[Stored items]
============

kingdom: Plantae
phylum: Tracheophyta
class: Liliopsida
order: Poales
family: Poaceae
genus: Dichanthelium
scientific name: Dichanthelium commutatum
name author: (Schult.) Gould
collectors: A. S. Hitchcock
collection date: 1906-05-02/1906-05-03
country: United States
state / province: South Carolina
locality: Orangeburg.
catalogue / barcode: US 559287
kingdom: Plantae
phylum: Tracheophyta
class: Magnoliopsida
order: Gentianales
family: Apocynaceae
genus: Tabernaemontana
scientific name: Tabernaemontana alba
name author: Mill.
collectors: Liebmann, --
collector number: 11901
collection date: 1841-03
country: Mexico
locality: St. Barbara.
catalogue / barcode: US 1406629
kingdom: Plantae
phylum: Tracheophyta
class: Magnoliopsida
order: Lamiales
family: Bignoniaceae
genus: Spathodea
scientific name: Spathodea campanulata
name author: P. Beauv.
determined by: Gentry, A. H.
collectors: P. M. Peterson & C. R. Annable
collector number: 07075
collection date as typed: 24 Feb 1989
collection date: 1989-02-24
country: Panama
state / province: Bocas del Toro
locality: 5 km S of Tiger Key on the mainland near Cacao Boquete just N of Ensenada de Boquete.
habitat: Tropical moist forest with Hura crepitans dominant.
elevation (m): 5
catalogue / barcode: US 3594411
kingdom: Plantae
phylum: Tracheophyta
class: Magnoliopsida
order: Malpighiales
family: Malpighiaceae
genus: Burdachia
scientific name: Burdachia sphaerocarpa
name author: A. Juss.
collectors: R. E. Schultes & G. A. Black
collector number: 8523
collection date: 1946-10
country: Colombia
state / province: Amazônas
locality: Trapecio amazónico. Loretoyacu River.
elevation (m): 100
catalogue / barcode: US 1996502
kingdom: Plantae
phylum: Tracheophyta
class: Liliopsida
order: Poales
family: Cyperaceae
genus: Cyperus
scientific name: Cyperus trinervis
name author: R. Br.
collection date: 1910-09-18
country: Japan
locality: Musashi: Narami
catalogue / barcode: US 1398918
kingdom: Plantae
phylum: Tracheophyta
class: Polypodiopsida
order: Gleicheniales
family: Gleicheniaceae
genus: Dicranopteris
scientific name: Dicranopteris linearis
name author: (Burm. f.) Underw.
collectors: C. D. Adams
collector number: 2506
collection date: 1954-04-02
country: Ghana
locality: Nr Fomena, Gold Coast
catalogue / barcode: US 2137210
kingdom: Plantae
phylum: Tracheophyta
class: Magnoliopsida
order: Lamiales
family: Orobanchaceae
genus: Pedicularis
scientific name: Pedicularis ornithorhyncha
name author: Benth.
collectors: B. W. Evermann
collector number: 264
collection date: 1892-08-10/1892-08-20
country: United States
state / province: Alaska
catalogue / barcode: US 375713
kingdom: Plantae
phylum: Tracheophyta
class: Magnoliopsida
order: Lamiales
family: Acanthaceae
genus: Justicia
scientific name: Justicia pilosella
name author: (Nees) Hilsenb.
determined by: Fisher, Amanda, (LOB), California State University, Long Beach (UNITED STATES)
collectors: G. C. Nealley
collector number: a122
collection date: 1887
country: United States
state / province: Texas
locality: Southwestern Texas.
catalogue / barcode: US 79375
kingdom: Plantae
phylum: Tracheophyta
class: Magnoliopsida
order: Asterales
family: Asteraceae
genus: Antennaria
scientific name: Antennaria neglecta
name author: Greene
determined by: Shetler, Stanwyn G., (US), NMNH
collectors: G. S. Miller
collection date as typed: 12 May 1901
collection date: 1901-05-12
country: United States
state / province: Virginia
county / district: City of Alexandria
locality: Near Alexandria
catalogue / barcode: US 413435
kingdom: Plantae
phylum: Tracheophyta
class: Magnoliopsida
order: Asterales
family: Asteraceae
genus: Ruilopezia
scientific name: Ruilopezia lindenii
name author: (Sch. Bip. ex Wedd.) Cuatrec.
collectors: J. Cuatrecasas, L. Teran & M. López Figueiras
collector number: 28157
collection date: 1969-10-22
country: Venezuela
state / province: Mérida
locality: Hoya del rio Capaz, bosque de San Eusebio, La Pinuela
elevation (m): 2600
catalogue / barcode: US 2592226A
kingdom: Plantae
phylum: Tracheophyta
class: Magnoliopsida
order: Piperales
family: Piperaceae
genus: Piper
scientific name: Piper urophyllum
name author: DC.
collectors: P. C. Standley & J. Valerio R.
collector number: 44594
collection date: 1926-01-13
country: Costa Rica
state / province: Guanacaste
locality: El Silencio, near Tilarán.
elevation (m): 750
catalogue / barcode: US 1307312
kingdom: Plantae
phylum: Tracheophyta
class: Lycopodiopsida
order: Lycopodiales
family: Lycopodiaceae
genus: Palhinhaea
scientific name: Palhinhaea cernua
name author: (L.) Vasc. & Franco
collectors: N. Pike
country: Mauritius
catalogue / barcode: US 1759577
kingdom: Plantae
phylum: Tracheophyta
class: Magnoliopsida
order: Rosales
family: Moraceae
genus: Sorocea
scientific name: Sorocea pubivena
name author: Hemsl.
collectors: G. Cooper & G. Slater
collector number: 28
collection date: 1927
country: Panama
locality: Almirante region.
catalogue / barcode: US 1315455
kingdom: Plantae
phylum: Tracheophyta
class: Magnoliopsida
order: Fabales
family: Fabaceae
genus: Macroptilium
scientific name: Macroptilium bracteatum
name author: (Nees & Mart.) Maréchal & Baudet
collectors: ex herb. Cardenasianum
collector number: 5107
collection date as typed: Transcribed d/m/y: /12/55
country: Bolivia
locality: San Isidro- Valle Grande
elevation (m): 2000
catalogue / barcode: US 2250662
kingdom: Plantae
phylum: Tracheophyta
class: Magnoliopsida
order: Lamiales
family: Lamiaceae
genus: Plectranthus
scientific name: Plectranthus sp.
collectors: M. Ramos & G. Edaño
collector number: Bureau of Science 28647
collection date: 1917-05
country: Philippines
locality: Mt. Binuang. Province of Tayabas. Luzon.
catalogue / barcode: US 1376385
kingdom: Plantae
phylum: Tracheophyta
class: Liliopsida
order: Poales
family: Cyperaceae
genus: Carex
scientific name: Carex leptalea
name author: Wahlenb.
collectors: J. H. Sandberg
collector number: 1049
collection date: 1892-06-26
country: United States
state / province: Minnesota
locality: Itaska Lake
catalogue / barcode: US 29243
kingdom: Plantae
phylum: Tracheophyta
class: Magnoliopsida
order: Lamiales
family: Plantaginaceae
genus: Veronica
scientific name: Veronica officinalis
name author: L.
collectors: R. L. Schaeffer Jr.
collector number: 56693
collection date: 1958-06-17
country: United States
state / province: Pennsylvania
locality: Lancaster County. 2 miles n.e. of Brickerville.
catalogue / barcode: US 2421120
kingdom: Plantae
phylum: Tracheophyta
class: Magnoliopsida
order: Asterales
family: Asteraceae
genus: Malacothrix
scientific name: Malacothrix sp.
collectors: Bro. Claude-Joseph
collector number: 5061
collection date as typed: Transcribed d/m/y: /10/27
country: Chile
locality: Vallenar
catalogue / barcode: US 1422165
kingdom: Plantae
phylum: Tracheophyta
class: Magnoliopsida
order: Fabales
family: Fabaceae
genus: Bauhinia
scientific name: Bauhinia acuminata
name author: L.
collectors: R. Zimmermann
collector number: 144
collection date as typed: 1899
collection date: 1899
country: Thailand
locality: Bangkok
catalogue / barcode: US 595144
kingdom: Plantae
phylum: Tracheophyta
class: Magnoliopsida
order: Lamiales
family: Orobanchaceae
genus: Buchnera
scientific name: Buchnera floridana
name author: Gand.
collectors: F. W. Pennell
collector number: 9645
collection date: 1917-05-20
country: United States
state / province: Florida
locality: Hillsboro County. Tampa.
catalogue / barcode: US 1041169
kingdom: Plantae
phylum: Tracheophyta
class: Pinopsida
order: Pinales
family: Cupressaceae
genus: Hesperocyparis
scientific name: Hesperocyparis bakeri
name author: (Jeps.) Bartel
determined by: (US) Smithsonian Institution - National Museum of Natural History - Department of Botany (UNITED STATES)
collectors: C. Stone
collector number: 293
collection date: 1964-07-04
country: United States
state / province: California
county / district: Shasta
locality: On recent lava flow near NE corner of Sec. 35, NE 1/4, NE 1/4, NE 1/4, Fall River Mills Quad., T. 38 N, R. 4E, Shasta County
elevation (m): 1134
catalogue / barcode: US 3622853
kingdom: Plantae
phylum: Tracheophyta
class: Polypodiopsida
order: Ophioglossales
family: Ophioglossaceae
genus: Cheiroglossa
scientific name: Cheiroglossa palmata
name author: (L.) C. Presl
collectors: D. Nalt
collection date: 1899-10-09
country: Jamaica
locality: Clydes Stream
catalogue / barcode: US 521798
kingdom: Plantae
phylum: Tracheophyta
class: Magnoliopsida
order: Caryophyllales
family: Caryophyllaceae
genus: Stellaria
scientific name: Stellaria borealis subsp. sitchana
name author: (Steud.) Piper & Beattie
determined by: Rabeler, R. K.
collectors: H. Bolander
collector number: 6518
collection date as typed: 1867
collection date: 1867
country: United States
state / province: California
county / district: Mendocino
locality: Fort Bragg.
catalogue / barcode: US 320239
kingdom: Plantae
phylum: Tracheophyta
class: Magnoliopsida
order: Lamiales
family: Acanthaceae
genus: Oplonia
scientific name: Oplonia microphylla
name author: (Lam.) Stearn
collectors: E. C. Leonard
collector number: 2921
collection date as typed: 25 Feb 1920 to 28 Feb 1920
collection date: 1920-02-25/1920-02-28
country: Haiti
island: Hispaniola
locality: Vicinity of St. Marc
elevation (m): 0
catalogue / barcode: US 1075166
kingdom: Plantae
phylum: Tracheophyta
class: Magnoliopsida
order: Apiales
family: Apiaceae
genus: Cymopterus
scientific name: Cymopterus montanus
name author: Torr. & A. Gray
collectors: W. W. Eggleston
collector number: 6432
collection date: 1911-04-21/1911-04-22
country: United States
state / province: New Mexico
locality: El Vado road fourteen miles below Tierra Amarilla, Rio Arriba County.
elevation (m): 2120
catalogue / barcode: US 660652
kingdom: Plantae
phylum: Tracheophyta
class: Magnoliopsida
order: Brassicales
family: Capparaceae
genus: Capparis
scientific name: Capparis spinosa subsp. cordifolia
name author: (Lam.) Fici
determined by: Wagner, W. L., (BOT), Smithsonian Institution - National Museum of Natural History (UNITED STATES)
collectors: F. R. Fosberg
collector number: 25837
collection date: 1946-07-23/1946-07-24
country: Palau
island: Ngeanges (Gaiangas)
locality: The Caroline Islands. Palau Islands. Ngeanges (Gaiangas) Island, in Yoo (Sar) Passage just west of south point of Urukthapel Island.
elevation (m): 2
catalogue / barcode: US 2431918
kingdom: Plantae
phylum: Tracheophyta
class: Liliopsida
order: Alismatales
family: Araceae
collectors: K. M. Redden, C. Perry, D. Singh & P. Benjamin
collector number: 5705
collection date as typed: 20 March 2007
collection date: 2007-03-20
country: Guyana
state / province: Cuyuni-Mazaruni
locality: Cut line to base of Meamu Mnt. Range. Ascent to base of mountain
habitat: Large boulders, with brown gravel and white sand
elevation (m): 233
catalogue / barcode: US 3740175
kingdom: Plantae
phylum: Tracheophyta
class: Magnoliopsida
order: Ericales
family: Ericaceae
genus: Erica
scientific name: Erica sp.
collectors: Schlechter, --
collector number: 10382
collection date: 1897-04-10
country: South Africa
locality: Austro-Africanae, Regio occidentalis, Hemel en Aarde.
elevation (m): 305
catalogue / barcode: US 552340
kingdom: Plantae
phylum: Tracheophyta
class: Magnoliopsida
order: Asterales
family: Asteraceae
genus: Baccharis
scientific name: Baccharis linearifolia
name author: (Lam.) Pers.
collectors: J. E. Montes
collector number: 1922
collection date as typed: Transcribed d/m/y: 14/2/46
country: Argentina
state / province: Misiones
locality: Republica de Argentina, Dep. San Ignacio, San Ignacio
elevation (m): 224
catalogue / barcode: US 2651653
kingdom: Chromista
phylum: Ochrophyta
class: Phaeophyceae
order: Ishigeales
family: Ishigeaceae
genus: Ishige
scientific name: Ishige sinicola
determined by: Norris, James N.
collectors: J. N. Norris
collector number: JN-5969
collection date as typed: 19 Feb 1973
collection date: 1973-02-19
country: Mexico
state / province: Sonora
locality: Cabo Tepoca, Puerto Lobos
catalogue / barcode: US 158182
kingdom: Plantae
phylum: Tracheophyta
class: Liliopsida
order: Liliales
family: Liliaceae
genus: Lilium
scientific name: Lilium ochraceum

============

Aim of the exercise: Rewrite everything from the start of the lines above down to the line containing "genus: Spathodea", changing "collectors" to "collected by" and leaving all else unchanged.

Exercise output:
kingdom: Plantae
phylum: Tracheophyta
class: Liliopsida
order: Poales
family: Poaceae
genus: Dichanthelium
scientific name: Dichanthelium commutatum
name author: (Schult.) Gould
collected by: A. S. Hitchcock
collection date: 1906-05-02/1906-05-03
country: United States
state / province: South Carolina
locality: Orangeburg.
catalogue / barcode: US 559287
kingdom: Plantae
phylum: Tracheophyta
class: Magnoliopsida
order: Gentianales
family: Apocynaceae
genus: Tabernaemontana
scientific name: Tabernaemontana alba
name author: Mill.
collected by: Liebmann, --
collector number: 11901
collection date: 1841-03
country: Mexico
locality: St. Barbara.
catalogue / barcode: US 1406629
kingdom: Plantae
phylum: Tracheophyta
class: Magnoliopsida
order: Lamiales
family: Bignoniaceae
genus: Spathodea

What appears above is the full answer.